===== Recorded data =====

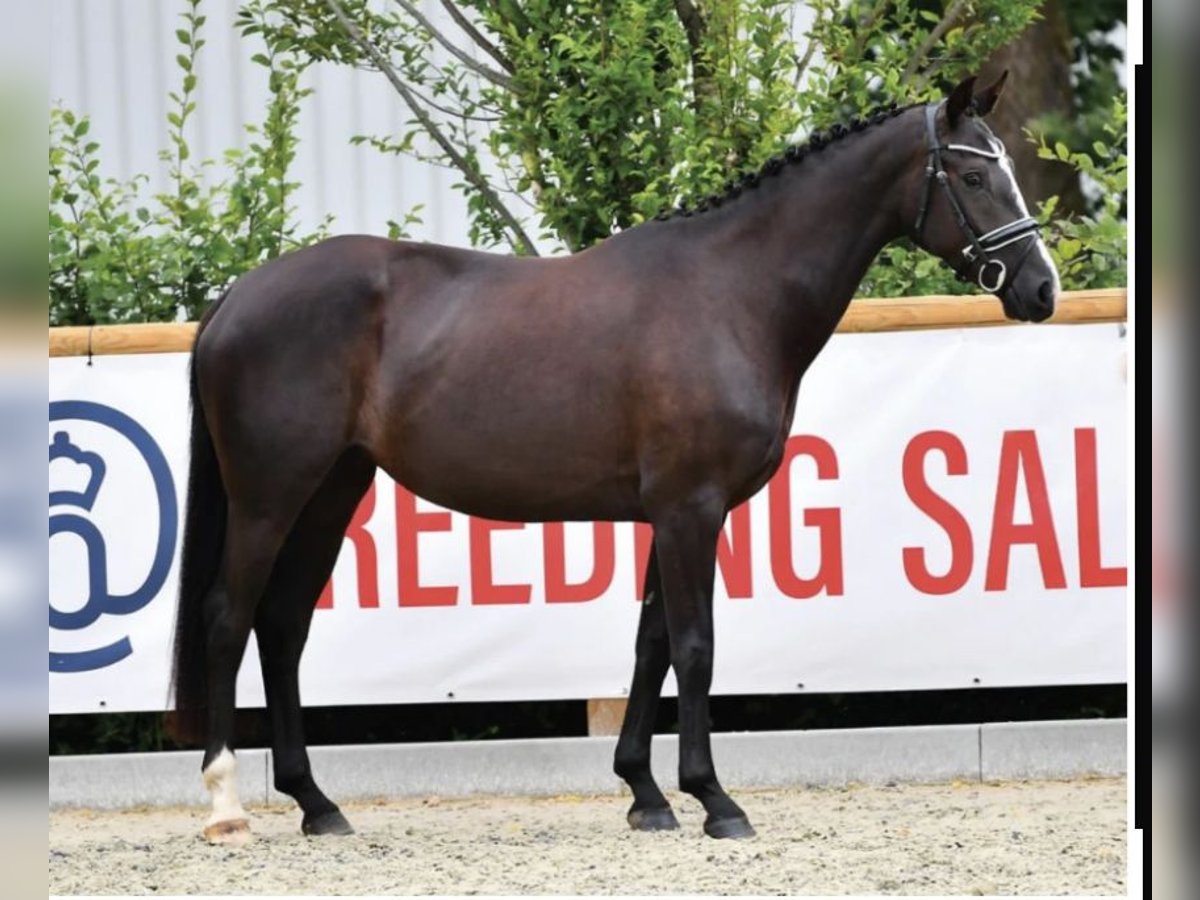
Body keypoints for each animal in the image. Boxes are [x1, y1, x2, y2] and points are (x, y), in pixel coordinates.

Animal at [169, 75, 1060, 844]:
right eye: (975, 177)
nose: (1043, 289)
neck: (730, 293)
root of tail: (236, 298)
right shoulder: (692, 509)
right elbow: (696, 645)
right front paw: (714, 800)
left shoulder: (670, 511)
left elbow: (651, 644)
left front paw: (644, 792)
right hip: (269, 497)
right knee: (229, 617)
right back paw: (227, 804)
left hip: (331, 489)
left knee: (283, 625)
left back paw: (317, 803)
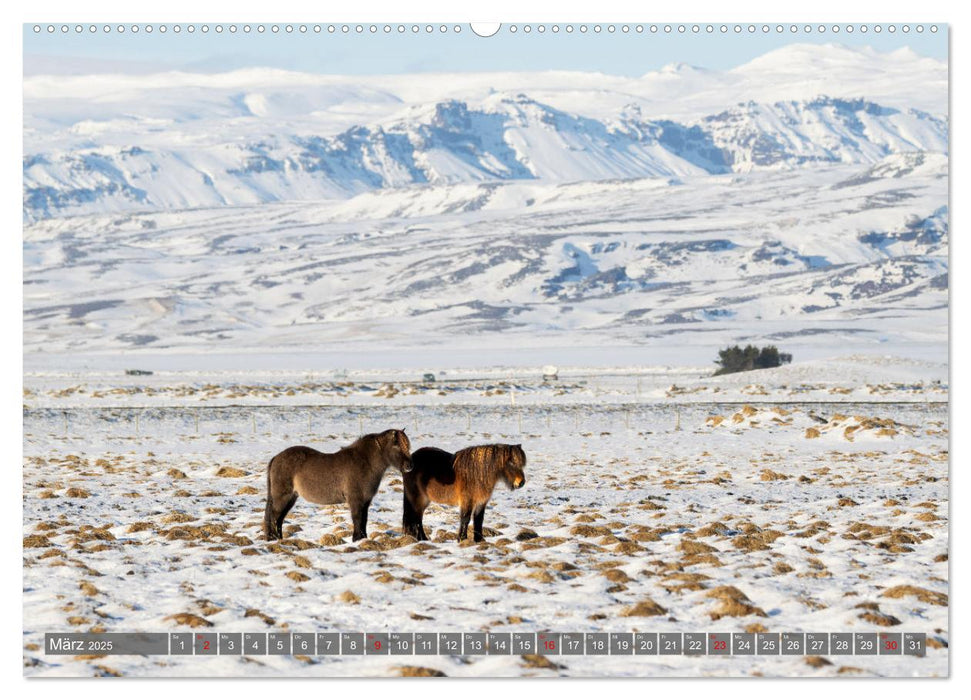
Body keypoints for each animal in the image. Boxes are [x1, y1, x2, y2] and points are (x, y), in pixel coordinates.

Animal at [264, 426, 412, 540]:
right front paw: (357, 540)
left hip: (290, 498)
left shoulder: (365, 501)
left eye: (407, 446)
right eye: (396, 445)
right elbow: (357, 520)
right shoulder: (356, 501)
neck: (365, 462)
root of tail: (276, 458)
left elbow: (363, 520)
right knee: (274, 517)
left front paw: (362, 539)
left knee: (279, 519)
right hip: (283, 497)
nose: (409, 466)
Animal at [400, 442, 528, 540]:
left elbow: (479, 520)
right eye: (511, 462)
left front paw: (479, 540)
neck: (478, 474)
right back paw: (422, 538)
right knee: (417, 518)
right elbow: (465, 519)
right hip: (417, 499)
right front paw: (462, 539)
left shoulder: (481, 502)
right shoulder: (467, 501)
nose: (521, 482)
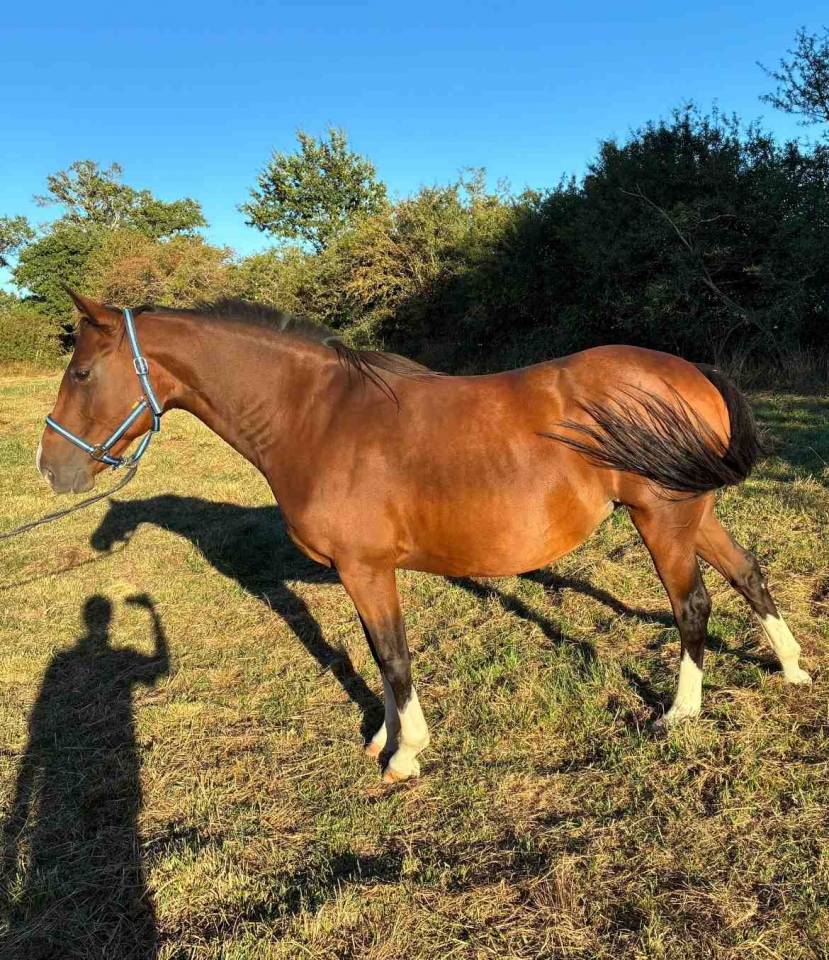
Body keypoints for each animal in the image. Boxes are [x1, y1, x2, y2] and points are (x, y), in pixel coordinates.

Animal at [36, 289, 811, 782]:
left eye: (82, 372)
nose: (51, 468)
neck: (320, 418)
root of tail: (687, 371)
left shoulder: (366, 568)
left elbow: (392, 656)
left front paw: (404, 754)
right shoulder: (361, 573)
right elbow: (379, 661)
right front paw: (381, 737)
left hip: (665, 519)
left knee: (692, 606)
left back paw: (679, 712)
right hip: (695, 514)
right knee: (747, 573)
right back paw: (793, 667)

=====

- [Task to complete] Give the count of lines in the entries above that hold the word "front", with no other words.

- [Answer area] 8